Abstract:
Transcriptome analyses are an important tool for studying the biological mechanisms behind the ability of organisms to react to changes in their environment, as well as to elucidate which genes play important roles in diseases such as cancer. They can be used to find targets for drug design, to optimize the output of biochemical production, and, most importantly, to gain an understanding of the fundamental functioning of living cells.
Microarrays have opened the door for high-throughput expression experiments of thousands of transcripts. Recently they have been complemented by RNA sequencing methods which produce new types of data and a significantly larger data volume. Bioinformaticians are confronted with many challenges of integration: Data of different types need to be integrated, many methods for different analysis steps have to be put together, and visualizations of primary and meta data need to be combined with statistical approaches to derive meaningful results from the data. In addition, specialized data structures are required for efficient computations.
In this dissertation, solutions to several of these challenges are presented. Mayday, a framework for visual inspection and analysis of microarray data, was largely redesigned to create a strong platform for transcriptome analysis.
The new Mayday includes a flexible plugin system, a framework for handling meta information associated with transcripts, experiments, or whole datasets, as well as an interactive system for filtering lists of transcripts according to a large variety of criteria. A new visualization package was implemented as a basis for the highly interactive, linked views which are vital for the analysis and inspection of complex datasets. Furthermore, interactive scripting and querying possibilities were added based on different programming languages, most notably the statistical computing language R. With these, bioinformaticians can quickly test ideas and perform non-standard analyses directly inside Mayday.

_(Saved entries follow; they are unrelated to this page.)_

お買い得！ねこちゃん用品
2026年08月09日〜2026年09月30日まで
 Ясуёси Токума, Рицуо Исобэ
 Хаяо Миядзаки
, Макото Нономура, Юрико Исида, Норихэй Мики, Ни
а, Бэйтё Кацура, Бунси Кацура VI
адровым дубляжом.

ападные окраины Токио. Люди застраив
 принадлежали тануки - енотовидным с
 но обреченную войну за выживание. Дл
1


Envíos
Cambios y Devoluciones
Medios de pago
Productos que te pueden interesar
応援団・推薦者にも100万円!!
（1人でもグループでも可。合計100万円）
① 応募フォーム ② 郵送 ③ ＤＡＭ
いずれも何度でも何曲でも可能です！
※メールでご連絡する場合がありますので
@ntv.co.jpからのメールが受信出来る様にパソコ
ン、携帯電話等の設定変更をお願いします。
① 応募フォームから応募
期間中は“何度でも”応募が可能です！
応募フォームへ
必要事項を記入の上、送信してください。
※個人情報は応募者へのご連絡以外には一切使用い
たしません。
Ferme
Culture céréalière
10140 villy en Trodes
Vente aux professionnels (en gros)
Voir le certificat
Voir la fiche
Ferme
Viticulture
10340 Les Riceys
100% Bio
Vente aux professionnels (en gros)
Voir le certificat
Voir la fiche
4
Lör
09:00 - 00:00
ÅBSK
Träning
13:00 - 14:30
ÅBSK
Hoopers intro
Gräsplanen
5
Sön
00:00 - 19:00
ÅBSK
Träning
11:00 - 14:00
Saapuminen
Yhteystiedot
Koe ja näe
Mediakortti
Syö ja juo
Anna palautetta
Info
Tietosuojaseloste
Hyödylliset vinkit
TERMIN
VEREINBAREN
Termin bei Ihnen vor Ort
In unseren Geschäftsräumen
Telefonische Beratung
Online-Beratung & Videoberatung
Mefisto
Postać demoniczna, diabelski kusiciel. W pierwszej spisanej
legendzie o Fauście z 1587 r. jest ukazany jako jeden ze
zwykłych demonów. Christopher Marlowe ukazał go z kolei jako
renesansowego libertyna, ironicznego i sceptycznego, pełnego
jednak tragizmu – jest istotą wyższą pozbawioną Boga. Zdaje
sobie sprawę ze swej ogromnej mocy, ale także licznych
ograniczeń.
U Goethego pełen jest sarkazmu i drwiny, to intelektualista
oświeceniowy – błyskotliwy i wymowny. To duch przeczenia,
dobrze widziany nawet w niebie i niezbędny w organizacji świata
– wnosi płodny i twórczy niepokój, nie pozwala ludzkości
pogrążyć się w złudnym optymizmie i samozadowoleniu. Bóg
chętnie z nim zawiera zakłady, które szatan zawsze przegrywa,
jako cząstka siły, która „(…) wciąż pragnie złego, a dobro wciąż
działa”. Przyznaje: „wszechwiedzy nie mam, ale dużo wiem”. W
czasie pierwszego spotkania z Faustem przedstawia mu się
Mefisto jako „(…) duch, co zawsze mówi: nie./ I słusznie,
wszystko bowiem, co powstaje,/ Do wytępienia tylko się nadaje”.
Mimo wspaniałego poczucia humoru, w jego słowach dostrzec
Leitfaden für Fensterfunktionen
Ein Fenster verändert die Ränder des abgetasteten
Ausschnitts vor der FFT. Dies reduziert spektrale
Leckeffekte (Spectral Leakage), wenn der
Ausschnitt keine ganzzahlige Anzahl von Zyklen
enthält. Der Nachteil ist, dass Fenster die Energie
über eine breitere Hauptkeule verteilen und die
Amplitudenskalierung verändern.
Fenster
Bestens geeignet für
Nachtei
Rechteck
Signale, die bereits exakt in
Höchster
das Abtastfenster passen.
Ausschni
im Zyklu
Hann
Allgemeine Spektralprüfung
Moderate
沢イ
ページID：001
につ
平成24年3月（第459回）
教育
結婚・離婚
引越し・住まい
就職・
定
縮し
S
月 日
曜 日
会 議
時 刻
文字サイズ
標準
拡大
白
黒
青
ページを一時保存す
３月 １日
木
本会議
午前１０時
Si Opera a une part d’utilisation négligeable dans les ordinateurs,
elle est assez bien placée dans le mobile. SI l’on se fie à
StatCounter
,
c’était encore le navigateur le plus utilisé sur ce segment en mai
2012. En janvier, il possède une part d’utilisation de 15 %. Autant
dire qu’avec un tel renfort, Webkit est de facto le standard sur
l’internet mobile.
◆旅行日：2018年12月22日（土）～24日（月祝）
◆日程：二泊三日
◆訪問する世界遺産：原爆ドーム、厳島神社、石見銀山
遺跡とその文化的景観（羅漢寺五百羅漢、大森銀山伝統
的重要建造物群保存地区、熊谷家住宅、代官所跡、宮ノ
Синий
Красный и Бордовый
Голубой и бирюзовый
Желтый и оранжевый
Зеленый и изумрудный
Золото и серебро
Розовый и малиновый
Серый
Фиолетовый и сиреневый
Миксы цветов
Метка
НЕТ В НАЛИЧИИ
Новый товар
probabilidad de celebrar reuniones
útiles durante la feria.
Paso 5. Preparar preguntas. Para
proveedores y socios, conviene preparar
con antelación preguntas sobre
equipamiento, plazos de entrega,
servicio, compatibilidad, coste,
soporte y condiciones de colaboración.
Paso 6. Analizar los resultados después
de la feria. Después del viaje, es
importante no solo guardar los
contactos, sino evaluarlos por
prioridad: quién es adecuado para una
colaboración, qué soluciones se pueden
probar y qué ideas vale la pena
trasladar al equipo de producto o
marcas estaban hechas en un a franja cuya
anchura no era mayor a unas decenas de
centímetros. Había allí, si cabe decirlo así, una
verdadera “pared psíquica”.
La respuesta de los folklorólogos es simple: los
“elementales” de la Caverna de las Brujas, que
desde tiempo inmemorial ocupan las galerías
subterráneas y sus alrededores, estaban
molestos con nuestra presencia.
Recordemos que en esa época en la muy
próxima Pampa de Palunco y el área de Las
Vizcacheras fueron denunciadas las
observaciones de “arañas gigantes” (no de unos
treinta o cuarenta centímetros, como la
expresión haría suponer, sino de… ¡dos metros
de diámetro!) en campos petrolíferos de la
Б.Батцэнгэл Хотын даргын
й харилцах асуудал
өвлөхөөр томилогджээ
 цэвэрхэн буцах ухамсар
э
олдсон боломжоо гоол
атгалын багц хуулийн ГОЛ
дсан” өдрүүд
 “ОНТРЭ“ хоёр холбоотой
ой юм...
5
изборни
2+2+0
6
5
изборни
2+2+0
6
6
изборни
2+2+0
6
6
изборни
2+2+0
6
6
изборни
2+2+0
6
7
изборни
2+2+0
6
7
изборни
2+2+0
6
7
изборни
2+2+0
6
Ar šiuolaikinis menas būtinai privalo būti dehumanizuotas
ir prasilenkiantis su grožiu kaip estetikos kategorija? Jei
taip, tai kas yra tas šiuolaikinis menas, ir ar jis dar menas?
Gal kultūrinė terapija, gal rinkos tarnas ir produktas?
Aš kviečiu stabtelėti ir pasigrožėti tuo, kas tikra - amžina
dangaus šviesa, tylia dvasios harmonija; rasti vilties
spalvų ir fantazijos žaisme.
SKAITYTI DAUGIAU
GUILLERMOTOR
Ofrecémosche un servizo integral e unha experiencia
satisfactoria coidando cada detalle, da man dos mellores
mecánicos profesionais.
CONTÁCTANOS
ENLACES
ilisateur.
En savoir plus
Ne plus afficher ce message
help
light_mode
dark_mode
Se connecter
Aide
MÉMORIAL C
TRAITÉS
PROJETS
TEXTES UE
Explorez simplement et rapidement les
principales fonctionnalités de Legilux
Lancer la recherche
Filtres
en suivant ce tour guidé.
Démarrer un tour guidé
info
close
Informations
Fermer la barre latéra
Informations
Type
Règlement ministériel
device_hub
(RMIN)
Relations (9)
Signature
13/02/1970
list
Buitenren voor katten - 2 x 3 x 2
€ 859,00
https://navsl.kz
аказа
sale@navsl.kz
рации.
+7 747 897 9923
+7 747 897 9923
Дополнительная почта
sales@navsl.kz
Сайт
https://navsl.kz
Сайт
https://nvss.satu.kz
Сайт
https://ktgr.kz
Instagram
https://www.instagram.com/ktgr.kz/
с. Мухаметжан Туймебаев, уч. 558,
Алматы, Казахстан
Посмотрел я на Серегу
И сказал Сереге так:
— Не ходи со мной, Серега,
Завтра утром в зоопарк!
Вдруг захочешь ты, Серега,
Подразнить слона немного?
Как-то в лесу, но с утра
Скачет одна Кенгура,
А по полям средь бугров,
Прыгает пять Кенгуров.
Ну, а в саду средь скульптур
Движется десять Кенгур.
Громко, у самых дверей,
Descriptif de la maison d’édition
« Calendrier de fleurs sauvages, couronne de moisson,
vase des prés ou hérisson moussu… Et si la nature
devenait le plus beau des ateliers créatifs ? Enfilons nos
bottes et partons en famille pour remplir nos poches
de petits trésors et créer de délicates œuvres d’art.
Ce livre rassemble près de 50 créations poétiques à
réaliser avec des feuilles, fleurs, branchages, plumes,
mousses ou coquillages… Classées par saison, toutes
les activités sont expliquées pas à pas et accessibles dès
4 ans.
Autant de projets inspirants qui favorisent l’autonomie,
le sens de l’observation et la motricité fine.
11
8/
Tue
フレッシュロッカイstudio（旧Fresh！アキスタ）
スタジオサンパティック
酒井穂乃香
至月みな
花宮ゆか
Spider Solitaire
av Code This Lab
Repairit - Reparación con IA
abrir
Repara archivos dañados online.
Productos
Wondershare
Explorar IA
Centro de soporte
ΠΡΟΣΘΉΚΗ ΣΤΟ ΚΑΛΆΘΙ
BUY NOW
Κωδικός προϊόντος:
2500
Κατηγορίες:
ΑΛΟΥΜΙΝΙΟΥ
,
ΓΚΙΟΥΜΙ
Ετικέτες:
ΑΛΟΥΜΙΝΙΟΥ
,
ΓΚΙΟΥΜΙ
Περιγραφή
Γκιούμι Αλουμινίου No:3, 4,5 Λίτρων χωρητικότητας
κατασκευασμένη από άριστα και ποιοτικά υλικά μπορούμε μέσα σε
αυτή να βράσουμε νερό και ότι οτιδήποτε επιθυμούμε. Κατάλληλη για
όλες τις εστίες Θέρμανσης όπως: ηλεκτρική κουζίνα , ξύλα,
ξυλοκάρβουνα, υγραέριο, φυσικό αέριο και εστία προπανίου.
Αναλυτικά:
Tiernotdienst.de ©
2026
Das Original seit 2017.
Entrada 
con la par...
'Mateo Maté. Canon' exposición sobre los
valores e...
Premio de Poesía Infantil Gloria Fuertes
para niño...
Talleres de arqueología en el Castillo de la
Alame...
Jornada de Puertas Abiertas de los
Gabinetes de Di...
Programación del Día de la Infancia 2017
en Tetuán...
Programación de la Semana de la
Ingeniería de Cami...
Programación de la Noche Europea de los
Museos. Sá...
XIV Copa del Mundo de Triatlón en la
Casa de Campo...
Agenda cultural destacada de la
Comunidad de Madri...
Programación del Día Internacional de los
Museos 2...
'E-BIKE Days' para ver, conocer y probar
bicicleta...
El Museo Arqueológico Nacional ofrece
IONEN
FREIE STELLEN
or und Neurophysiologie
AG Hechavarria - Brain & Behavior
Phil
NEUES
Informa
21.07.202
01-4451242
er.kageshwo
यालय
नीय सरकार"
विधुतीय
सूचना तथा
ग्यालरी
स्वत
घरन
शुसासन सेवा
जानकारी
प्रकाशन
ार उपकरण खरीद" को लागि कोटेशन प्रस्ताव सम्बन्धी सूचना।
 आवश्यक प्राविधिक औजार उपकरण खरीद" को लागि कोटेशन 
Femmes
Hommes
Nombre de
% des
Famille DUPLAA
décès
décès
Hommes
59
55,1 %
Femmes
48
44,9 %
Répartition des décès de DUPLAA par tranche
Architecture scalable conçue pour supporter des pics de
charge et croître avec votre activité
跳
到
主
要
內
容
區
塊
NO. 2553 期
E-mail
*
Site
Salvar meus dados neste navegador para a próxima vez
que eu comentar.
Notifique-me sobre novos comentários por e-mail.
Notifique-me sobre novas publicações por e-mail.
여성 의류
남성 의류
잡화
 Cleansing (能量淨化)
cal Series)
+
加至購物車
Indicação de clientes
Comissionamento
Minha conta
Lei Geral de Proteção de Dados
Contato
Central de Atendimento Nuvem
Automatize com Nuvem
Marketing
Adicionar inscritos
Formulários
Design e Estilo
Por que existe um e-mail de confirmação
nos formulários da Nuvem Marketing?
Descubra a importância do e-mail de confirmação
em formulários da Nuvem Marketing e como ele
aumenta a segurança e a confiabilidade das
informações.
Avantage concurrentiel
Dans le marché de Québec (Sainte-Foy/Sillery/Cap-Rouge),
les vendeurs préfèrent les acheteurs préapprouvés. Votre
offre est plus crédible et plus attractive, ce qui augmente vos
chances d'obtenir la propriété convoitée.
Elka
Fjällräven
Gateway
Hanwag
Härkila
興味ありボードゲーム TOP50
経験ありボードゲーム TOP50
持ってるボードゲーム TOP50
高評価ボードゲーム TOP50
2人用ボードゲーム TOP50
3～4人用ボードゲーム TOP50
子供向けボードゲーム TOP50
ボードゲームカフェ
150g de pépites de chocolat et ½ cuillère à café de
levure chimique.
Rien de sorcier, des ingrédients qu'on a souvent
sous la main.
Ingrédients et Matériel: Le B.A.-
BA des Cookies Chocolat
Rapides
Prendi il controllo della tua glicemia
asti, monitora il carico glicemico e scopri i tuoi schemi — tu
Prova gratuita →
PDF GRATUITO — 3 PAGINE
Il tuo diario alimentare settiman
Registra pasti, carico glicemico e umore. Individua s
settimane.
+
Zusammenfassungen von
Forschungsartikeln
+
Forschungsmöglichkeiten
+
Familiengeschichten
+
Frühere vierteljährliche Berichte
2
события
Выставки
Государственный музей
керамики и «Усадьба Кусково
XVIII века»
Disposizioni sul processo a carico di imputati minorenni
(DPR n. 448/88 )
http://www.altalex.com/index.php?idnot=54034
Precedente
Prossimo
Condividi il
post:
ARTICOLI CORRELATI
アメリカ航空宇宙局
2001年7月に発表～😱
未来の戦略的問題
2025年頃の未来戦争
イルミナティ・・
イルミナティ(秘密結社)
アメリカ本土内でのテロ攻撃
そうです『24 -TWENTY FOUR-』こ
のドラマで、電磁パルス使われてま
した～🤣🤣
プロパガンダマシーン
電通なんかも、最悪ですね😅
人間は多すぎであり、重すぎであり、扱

A first step in the direction of on-line collaborative analysis is presented with Mayday's integration into the Gaggle communications system.
With the new Mayday as a solid foundation, the SeaSight extension was developed, which is the main focus of this dissertation. It provides a generic framework for raw data processing both for the new RNA-seq data types as well as for data generated by different microarray platforms.
In addition, an algorithm for the efficient processing of RNA-seq data is presented which allows for the application of this new technology to samples from species where a genome reference sequence is currently not available, adding a further method to the transcriptomics researcher's toolkit.
Together, the new Mayday and SeaSight provide the community with the first software tool which offers a one-stop solution for transcriptome data analysis, spanning the whole pipeline from raw data import, via filtering and statistical testing, to higher-level analyses and interactive visualization, and provides a solid foundation for further development in the transcriptomics area in particular, and in the Systems Biology field in general where the multitude of 'omics' data increase the need for integrated approaches to data interpretation.